**TAREAS Y EJERCICIOS**.
**a.** Según la entrevista a Adolfo Aristarain, ¿en qué barrio porteño se encuentra la casa del director?
**b.** Prosiga la entrevista a Adolfo Aristarain a partir de su última oración.

**FRAGMENTO DEL TEXTO**.
==========
Ningún lugar en el mundo

Después de un largo silencio cinematográfico repleto de proyectos truncos, Adolfo Aristarain vuelve a las carteleras argentinas con una película absolutamente inesperada: un guión sin trucos ni golpes de efectos sobre un matrimonio mayor que se niega a irse del país, a pesar de estar obligados a empezar todo de nuevo. En el estudio de la casa que periódicamente hipoteca para filmar, Aristarain habló con Radar del auge del nuevo cine argentino, de la polémica Ley de Cine que impulsó junto a Luis Puenzo, de su experiencia con Hollywood, de la honestidad brutal con la que se expone en Lugares comunes y de todos esos proyectos que nunca pudo filmar, desde una historieta de Oesterheld a Noticia de un secuestro de García Márquez.

Por Martín Pérez


Uno de los mitos más antiguos del cine argentino es el del director que debe hipotecar su casa para poder filmar. Situada en el corazón del barrio porteño de Villa del Parque, la nada escandalosa casa de Adolfo Aristarain es, sin embargo, algo así como un pequeño palacete de varios pisos, con un pequeño jardín rodeándola y una frondosa cerca que separa la propiedad de la calle. Hay una inmensa enredadera cubriendo una de las medianeras, y una pareja de enormes perros acechando cariñosamente todas las entradas de la casa, pero también muy atentos a la puerta de calle. “No sabés cómo le gusta la calle”, dice Aristarain del macho de la pareja. “Una vez se nos escapó, y salimos con la perra a buscarlo; por suerte lo trajimos de vuelta. Pero yo sé que si huele alguna hembra en celo no lo agarramos más”, cuenta el director, que cada vez que abre el portón de la casa encierra cuidadosamente a sus queridos perros.
==========
**DATOS DEL EJERCICIO**.
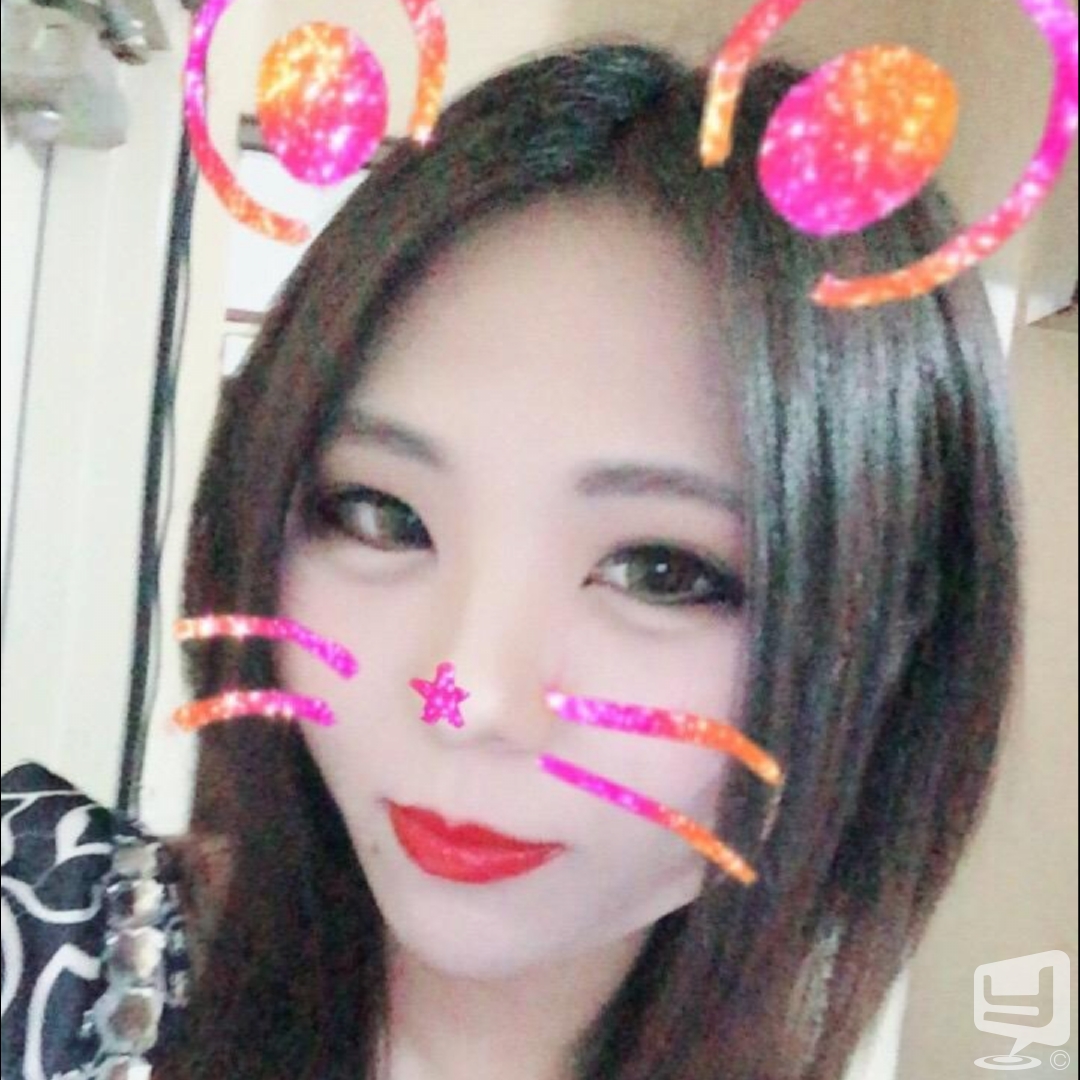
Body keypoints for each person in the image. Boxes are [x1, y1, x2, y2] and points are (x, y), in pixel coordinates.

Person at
==========
**RESULTADOS DEL EJERCICIO**.
**a.** En Villa del Parque.

**b.**
Pese al calor del sol de setiembre, el amplio living que ocupa la mayor parte de la planta baja está presidido por un hogar encendido. “Sí, es un fuego de verdad. Si pusiera gas ahí sería un gil”, confirma Aristarain, cómplice y canchero a la vez. Subiendo la escalera se encuentra un gran estudio, donde, entre discos, libros y revistas, están los dos escritorios en los que el director más respetado de las últimas dos décadas del cine argentino trabaja en los guiones de todas sus películas, tanto las que alcanzó a filmar como de las otras tantas que nunca fueron. “Primero escribo a mano, y después paso todo a la computadora. Recién ahí me doy cuenta si la cosa funciona o no”, explica Aristarain, cómodamente sentado frente a un amplio, antiguo y más que respetable escritorio de madera, donde realmente comienza todo. A un lado está la computadora, apagada y descansando sobre un escritorio mucho más funcional. Y detrás de él hay una ventana por la que se accede a un balcón desde el que se puede volver a bajar al patio que rodea la casa. La casa que Aristarain asegura no haber hipotecado nunca para poder filmar. Y después de una pausa que parece calculada, y ajustando un nuevo ojal el cinturón ya ajustado del mito del sufrido director de cine argentino, remata su frase: “No la hipoteco para hacer cine, la hipoteco para vivir”.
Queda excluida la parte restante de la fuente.